Murray abana a cabeça. “Não vejo a violação a ser engraçada em nenhuma situação.”

“Sim”, concorda Bruce. “É difícil.”

“Mas é essa a questão”, digo eu. “Ninguém sabe se é uma violação. É, tipo, uma situação confusa que…” Eu segui em frente.

“Mas sinto muito que isso tenha acontecido com você”, diz Jenni. “Detesto isso.”

Dunham tornou-se desde então um acérrimo defensor da reforma do campus quando se trata de assuntos de agressão sexual. A irmã de Dunham escreveu “IX” no topo da sua capa de formatura durante a campanha #YesAllWomen Twitter este ano em homenagem ao Título IX, o estatuto federal que obriga as escolas a proteger as vítimas de agressão sexual (entre outras coisas).

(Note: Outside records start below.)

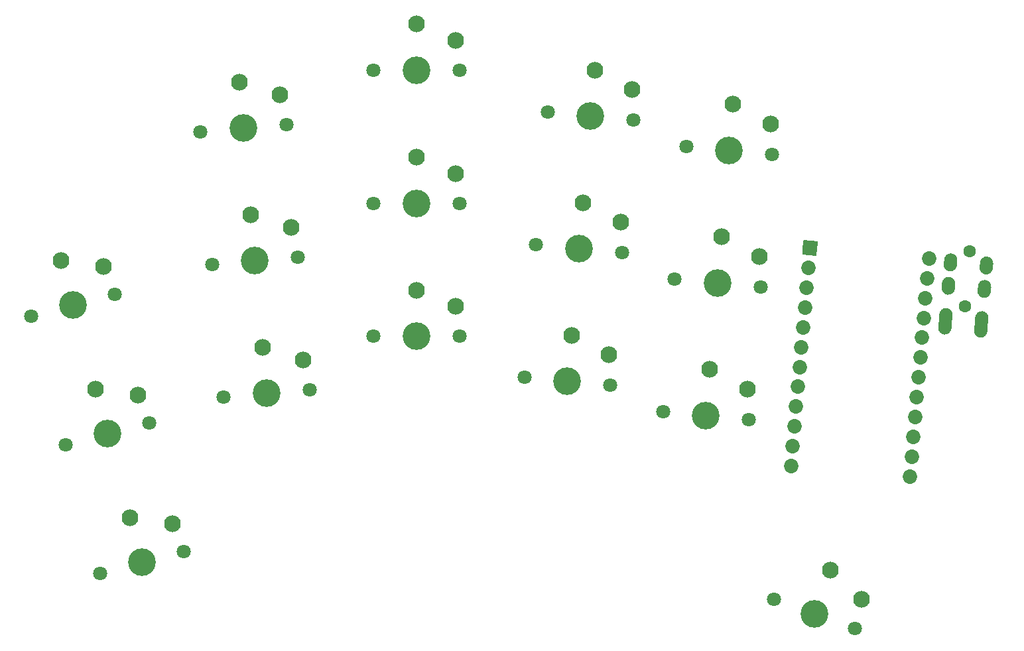
<source format=gbr>
%TF.GenerationSoftware,KiCad,Pcbnew,(5.1.9)-1*%
%TF.CreationDate,2021-07-01T17:14:58+02:00*%
%TF.ProjectId,dosidicus_gigas_alu,646f7369-6469-4637-9573-5f6769676173,VERSION_HERE*%
%TF.SameCoordinates,Original*%
%TF.FileFunction,Soldermask,Bot*%
%TF.FilePolarity,Negative*%
%FSLAX46Y46*%
G04 Gerber Fmt 4.6, Leading zero omitted, Abs format (unit mm)*
G04 Created by KiCad (PCBNEW (5.1.9)-1) date 2021-07-01 17:14:58*
%MOMM*%
%LPD*%
G01*
G04 APERTURE LIST*
%ADD10C,3.529000*%
%ADD11C,1.801800*%
%ADD12C,2.132000*%
%ADD13C,1.852600*%
%ADD14C,1.600000*%
G04 APERTURE END LIST*
D10*
%TO.C,S1*%
X13600100Y-579300D03*
D11*
X18912692Y844205D03*
X8287508Y-2002805D03*
D12*
X17446217Y4385313D03*
X12073068Y5119662D03*
%TD*%
D10*
%TO.C,S2*%
X9200200Y15841500D03*
D11*
X14512792Y17265005D03*
X3887608Y14417995D03*
D12*
X13046317Y20806113D03*
X7673168Y21540462D03*
%TD*%
D10*
%TO.C,S3*%
X4800200Y32262200D03*
D11*
X10112792Y33685705D03*
X-512392Y30838695D03*
D12*
X8646317Y37226813D03*
X3273168Y37961162D03*
%TD*%
D10*
%TO.C,S4*%
X29505100Y21014800D03*
D11*
X34984171Y21494157D03*
X24026029Y20535443D03*
D12*
X34154882Y25236119D03*
X28990881Y26892349D03*
%TD*%
D10*
%TO.C,S5*%
X28023400Y37950100D03*
D11*
X33502471Y38429457D03*
X22544329Y37470743D03*
D12*
X32673182Y42171419D03*
X27509181Y43827649D03*
%TD*%
D10*
%TO.C,S6*%
X26541800Y54885400D03*
D11*
X32020871Y55364757D03*
X21062729Y54406043D03*
D12*
X31191582Y59106719D03*
X26027581Y60762949D03*
%TD*%
D10*
%TO.C,S7*%
X48624400Y28293400D03*
D11*
X54124400Y28293400D03*
X43124400Y28293400D03*
D12*
X53624400Y32093400D03*
X48624400Y34193400D03*
%TD*%
D10*
%TO.C,S8*%
X48624400Y45293400D03*
D11*
X54124400Y45293400D03*
X43124400Y45293400D03*
D12*
X53624400Y49093400D03*
X48624400Y51193400D03*
%TD*%
D10*
%TO.C,S9*%
X48624400Y62293400D03*
D11*
X54124400Y62293400D03*
X43124400Y62293400D03*
D12*
X53624400Y66093400D03*
X48624400Y68193400D03*
%TD*%
D10*
%TO.C,S10*%
X67906000Y22562000D03*
D11*
X73385071Y22082643D03*
X62426929Y23041357D03*
D12*
X73218165Y25911761D03*
X68420219Y28439549D03*
%TD*%
D10*
%TO.C,S11*%
X69387700Y39497300D03*
D11*
X74866771Y39017943D03*
X63908629Y39976657D03*
D12*
X74699865Y42847061D03*
X69901919Y45374849D03*
%TD*%
D10*
%TO.C,S12*%
X70869300Y56432700D03*
D11*
X76348371Y55953343D03*
X65390229Y56912057D03*
D12*
X76181465Y59782461D03*
X71383519Y62310249D03*
%TD*%
D10*
%TO.C,S13*%
X85590600Y18170700D03*
D11*
X91069671Y17691343D03*
X80111529Y18650057D03*
D12*
X90902765Y21520461D03*
X86104819Y24048249D03*
%TD*%
D10*
%TO.C,S14*%
X87072200Y35106000D03*
D11*
X92551271Y34626643D03*
X81593129Y35585357D03*
D12*
X92384365Y38455761D03*
X87586419Y40983549D03*
%TD*%
D10*
%TO.C,S15*%
X88553900Y52041300D03*
D11*
X94032971Y51561943D03*
X83074829Y52520657D03*
D12*
X93866065Y55391061D03*
X89068119Y57918849D03*
%TD*%
D10*
%TO.C,S16*%
X99438000Y-7132500D03*
D11*
X104606309Y-9013611D03*
X94269691Y-5251389D03*
D12*
X105436140Y-5271769D03*
X101455919Y-1588314D03*
%TD*%
%TO.C,C1*%
G36*
G01*
X98093329Y40562517D02*
X99839260Y40409768D01*
G75*
G02*
X99884712Y40355600I-4358J-49810D01*
G01*
X99731963Y38609669D01*
G75*
G02*
X99677795Y38564217I-49810J4358D01*
G01*
X97931864Y38716966D01*
G75*
G02*
X97886412Y38771134I4358J49810D01*
G01*
X98039161Y40517065D01*
G75*
G02*
X98093329Y40562517I49810J-4358D01*
G01*
G37*
D13*
X98664187Y37033032D03*
X98442811Y34502698D03*
X98221435Y31972363D03*
X98000060Y29442029D03*
X97778684Y26911694D03*
X97557309Y24381359D03*
X97335933Y21851025D03*
X97114557Y19320690D03*
X96893182Y16790356D03*
X96671806Y14260021D03*
X96450431Y11729687D03*
X114067569Y38235113D03*
X113846194Y35704779D03*
X113624818Y33174444D03*
X113403443Y30644110D03*
X113182067Y28113775D03*
X112960691Y25583441D03*
X112739316Y23053106D03*
X112517940Y20522771D03*
X112296565Y17992437D03*
X112075189Y15462102D03*
X111853813Y12931768D03*
X111632438Y10401433D03*
%TD*%
D14*
%TO.C,REF\u002A\u002A*%
X118639213Y32156384D03*
X119249303Y39129747D03*
G36*
G01*
X119822228Y29041424D02*
X119874522Y29639140D01*
G75*
G02*
X120795369Y30411823I846765J-74082D01*
G01*
X120795369Y30411823D01*
G75*
G02*
X121568052Y29490976I-74082J-846765D01*
G01*
X121515758Y28893260D01*
G75*
G02*
X120594911Y28120577I-846765J74082D01*
G01*
X120594911Y28120577D01*
G75*
G02*
X119822228Y29041424I74082J846765D01*
G01*
G37*
G36*
G01*
X115335604Y30538154D02*
X115387898Y31135870D01*
G75*
G02*
X116308745Y31908553I846765J-74082D01*
G01*
X116308745Y31908553D01*
G75*
G02*
X117081428Y30987706I-74082J-846765D01*
G01*
X117029134Y30389990D01*
G75*
G02*
X116108287Y29617307I-846765J74082D01*
G01*
X116108287Y29617307D01*
G75*
G02*
X115335604Y30538154I74082J846765D01*
G01*
G37*
G36*
G01*
X115684227Y34522933D02*
X115736521Y35120649D01*
G75*
G02*
X116657368Y35893332I846765J-74082D01*
G01*
X116657368Y35893332D01*
G75*
G02*
X117430051Y34972485I-74082J-846765D01*
G01*
X117377757Y34374769D01*
G75*
G02*
X116456910Y33602086I-846765J74082D01*
G01*
X116456910Y33602086D01*
G75*
G02*
X115684227Y34522933I74082J846765D01*
G01*
G37*
G36*
G01*
X115945694Y37511517D02*
X115997988Y38109233D01*
G75*
G02*
X116918835Y38881916I846765J-74082D01*
G01*
X116918835Y38881916D01*
G75*
G02*
X117691518Y37961069I-74082J-846765D01*
G01*
X117639224Y37363353D01*
G75*
G02*
X116718377Y36590670I-846765J74082D01*
G01*
X116718377Y36590670D01*
G75*
G02*
X115945694Y37511517I74082J846765D01*
G01*
G37*
G36*
G01*
X115239732Y29442340D02*
X115292026Y30040056D01*
G75*
G02*
X116212873Y30812739I846765J-74082D01*
G01*
X116212873Y30812739D01*
G75*
G02*
X116985556Y29891892I-74082J-846765D01*
G01*
X116933262Y29294176D01*
G75*
G02*
X116012415Y28521493I-846765J74082D01*
G01*
X116012415Y28521493D01*
G75*
G02*
X115239732Y29442340I74082J846765D01*
G01*
G37*
G36*
G01*
X119918099Y30137238D02*
X119970393Y30734954D01*
G75*
G02*
X120891240Y31507637I846765J-74082D01*
G01*
X120891240Y31507637D01*
G75*
G02*
X121663923Y30586790I-74082J-846765D01*
G01*
X121611629Y29989074D01*
G75*
G02*
X120690782Y29216391I-846765J74082D01*
G01*
X120690782Y29216391D01*
G75*
G02*
X119918099Y30137238I74082J846765D01*
G01*
G37*
G36*
G01*
X120266722Y34122017D02*
X120319016Y34719733D01*
G75*
G02*
X121239863Y35492416I846765J-74082D01*
G01*
X121239863Y35492416D01*
G75*
G02*
X122012546Y34571569I-74082J-846765D01*
G01*
X121960252Y33973853D01*
G75*
G02*
X121039405Y33201170I-846765J74082D01*
G01*
X121039405Y33201170D01*
G75*
G02*
X120266722Y34122017I74082J846765D01*
G01*
G37*
G36*
G01*
X120528190Y37110601D02*
X120580484Y37708317D01*
G75*
G02*
X121501331Y38481000I846765J-74082D01*
G01*
X121501331Y38481000D01*
G75*
G02*
X122274014Y37560153I-74082J-846765D01*
G01*
X122221720Y36962437D01*
G75*
G02*
X121300873Y36189754I-846765J74082D01*
G01*
X121300873Y36189754D01*
G75*
G02*
X120528190Y37110601I74082J846765D01*
G01*
G37*
%TD*%
M02*

</source>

Mas partilhar a sua própria história é talvez o seu trabalho mais corajoso de activismo até agora. Ainda estamos numa cultura onde se diz às mulheres que elas são as culpadas de tudo o que possa acontecer se elas beberem e trouxerem um homem para casa. “Sinto que há cinqüenta maneiras de a culpa ser minha… Mas também sei que em nenhum momento consenti em ser tratado dessa maneira”, escreve Dunham no livro. Dunham ficou debaixo de fogo por ser demasiado auto-indulgente, revelando demasiado. Mas neste caso, sua franqueza pode se tornar uma linha de vida para mulheres que passaram por algo semelhante e estão se sentindo confusas e sozinhas.

Ler a resenha de Roxane Gay de Not That Kind of Girl, que chega às livrarias em 30 de setembro, aqui.